■ **Request A**
Reproduce the extracted records from their first line through the line containing "The butler’s pantry", renaming "Departments" to "Divisions" and leaving everything else unchanged.

■ **Reading passage**
-------

Affiliated Faculty
Lauren Berlant, Director of the Lesbian & Gay Studies Project, Professor of English and former Director of the Center for Gender Studies
Lauren Berlant is the author of The Queen of America Goes to Washington City: Essays on Sex and Citizenship, and The Anatomy of National Fantasy: Hawthorne, Utopia, and Everyday Life. She has edited Intimacy and, with Lisa Duggan, Our Monica, Ourselves, both of which focus on the centrality of normative and nonnormative intimacies to membership in various publics, especially in the contemporary United States. Additionally, she is completing two books on the institutionalization of affective norms in subcultural rhetorics of the public sphere, "women's culture" (The Female Complaint) and trauma culture (Cruel Optimism). These projects demonstrate the link between her interests in the rhetorical, aesthetic, and institutional practices that make political subjects and sexual cultures, aesthetic practices and subjectivized affects. In addition, she is on the editorial board of Critical Inquiry and Topia, as well as a contributing editor of Public Culture.
Deborah Nelson, Associate Professor of English, Director of the Center for Gender Studies
Deborah Nelson is the author of Pursuing Privacy in Cold War America which interprets postwar confessional poetry and changing norms of self-disclosure in relation to Supreme Court decisions establishing the right to privacy and analyzes how shifting definitions of privacy transformed understandings of the citizen and public sphere. Her work has appeared in Feminist Studies and Home/Making: The Poetics and Politics of Home. She teaches courses on late 20th-century U.S. poetry and literature; cultural criticism, and gender theories.

-------

■ **Extracted records**
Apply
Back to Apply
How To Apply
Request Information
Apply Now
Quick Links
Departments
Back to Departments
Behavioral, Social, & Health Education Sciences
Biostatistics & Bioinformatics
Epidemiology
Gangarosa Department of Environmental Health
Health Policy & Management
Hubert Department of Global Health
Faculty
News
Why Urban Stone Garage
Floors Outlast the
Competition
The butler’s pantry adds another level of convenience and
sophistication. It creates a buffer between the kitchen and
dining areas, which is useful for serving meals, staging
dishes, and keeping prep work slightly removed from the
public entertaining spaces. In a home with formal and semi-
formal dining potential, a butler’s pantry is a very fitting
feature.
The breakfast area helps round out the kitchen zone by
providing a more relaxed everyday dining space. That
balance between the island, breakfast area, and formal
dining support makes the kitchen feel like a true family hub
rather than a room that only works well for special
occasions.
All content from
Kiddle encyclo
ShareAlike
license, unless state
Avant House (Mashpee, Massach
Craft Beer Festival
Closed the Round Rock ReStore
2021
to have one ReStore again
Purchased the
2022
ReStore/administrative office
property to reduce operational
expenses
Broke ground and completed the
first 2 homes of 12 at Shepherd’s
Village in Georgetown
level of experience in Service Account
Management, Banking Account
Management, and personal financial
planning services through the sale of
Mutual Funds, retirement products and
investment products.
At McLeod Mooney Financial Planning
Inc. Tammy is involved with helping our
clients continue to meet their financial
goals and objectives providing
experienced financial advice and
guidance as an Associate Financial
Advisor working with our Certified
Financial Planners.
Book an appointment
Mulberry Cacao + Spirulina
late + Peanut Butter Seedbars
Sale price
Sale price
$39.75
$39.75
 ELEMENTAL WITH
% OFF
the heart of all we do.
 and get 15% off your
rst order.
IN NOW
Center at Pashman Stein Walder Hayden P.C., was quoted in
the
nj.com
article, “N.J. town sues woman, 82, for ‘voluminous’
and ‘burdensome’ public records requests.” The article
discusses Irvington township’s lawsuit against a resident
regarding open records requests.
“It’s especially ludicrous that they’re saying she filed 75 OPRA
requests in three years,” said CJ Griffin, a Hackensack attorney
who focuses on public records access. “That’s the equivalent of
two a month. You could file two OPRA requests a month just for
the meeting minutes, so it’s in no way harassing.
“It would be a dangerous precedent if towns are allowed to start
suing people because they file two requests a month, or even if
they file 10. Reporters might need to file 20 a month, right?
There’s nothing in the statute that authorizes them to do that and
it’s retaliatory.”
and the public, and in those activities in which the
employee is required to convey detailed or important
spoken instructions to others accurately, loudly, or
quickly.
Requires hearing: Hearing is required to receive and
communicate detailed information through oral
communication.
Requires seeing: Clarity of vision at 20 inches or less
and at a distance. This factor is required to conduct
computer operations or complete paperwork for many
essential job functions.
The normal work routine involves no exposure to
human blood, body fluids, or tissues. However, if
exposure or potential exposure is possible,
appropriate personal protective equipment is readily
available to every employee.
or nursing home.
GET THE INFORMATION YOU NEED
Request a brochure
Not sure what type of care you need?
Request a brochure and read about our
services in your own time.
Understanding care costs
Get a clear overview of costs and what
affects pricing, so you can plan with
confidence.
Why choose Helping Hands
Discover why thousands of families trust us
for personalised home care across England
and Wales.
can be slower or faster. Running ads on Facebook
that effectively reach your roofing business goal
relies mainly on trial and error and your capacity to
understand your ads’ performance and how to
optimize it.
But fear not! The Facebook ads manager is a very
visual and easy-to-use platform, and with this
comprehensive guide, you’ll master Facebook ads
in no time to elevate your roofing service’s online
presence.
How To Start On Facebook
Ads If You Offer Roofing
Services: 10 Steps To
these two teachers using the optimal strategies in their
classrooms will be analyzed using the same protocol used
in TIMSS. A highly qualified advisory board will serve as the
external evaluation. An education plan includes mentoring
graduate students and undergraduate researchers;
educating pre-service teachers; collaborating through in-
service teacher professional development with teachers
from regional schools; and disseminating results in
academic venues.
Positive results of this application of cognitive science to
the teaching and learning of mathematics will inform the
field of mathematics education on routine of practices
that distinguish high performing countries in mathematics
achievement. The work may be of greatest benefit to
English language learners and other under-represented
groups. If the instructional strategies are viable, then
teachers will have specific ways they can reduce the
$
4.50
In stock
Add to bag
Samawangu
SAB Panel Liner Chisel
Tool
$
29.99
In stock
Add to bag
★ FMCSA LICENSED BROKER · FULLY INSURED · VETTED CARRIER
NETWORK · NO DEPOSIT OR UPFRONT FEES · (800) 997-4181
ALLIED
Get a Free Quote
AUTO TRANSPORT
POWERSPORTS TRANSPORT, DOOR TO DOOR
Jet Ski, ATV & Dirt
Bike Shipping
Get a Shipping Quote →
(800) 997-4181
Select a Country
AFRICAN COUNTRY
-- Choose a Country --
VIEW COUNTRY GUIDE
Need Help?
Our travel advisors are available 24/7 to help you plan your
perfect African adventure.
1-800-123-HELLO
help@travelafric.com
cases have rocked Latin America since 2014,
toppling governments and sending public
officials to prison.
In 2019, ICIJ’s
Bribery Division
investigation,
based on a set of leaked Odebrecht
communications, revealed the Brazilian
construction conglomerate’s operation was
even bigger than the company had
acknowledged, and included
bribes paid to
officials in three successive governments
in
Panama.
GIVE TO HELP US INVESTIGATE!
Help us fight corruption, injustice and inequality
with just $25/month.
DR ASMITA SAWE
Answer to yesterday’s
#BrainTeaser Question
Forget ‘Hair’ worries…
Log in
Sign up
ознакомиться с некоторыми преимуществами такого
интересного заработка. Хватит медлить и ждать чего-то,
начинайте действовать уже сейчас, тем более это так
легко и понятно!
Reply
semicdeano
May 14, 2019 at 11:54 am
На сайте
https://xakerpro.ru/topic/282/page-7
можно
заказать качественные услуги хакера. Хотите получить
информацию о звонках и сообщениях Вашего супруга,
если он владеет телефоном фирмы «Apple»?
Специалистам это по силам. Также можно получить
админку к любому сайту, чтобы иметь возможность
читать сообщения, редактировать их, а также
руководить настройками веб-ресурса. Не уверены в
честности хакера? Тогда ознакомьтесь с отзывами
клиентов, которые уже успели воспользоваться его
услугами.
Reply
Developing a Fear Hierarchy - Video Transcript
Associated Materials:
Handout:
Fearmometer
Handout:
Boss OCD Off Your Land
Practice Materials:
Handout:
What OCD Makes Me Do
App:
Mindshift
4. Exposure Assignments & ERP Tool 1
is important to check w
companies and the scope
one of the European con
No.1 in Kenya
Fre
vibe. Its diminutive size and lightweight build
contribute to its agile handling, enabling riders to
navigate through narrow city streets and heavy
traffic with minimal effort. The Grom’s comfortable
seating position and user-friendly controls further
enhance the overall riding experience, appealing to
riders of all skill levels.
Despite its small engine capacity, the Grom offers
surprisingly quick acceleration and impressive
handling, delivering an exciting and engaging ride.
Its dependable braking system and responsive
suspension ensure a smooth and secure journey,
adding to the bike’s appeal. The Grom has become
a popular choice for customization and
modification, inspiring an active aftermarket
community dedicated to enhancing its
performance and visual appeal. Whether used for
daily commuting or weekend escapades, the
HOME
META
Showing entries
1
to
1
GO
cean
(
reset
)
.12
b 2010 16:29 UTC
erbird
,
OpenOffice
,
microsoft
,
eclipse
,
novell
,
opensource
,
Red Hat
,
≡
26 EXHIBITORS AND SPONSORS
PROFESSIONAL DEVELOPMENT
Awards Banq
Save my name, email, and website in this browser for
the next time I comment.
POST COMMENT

-------

■ **Request B**
According to the affiliated faculty listing, where has Deborah Nelson's work appeared?

■ **Written response A**
Apply
Back to Apply
How To Apply
Request Information
Apply Now
Quick Links
Divisions
Back to Divisions
Behavioral, Social, & Health Education Sciences
Biostatistics & Bioinformatics
Epidemiology
Gangarosa Department of Environmental Health
Health Policy & Management
Hubert Department of Global Health
Faculty
News
Why Urban Stone Garage
Floors Outlast the
Competition
The butler’s pantry adds another level of convenience and

■ **Written response B**
Feminist Studies and Home/Making: The Poetics and Politics of Home.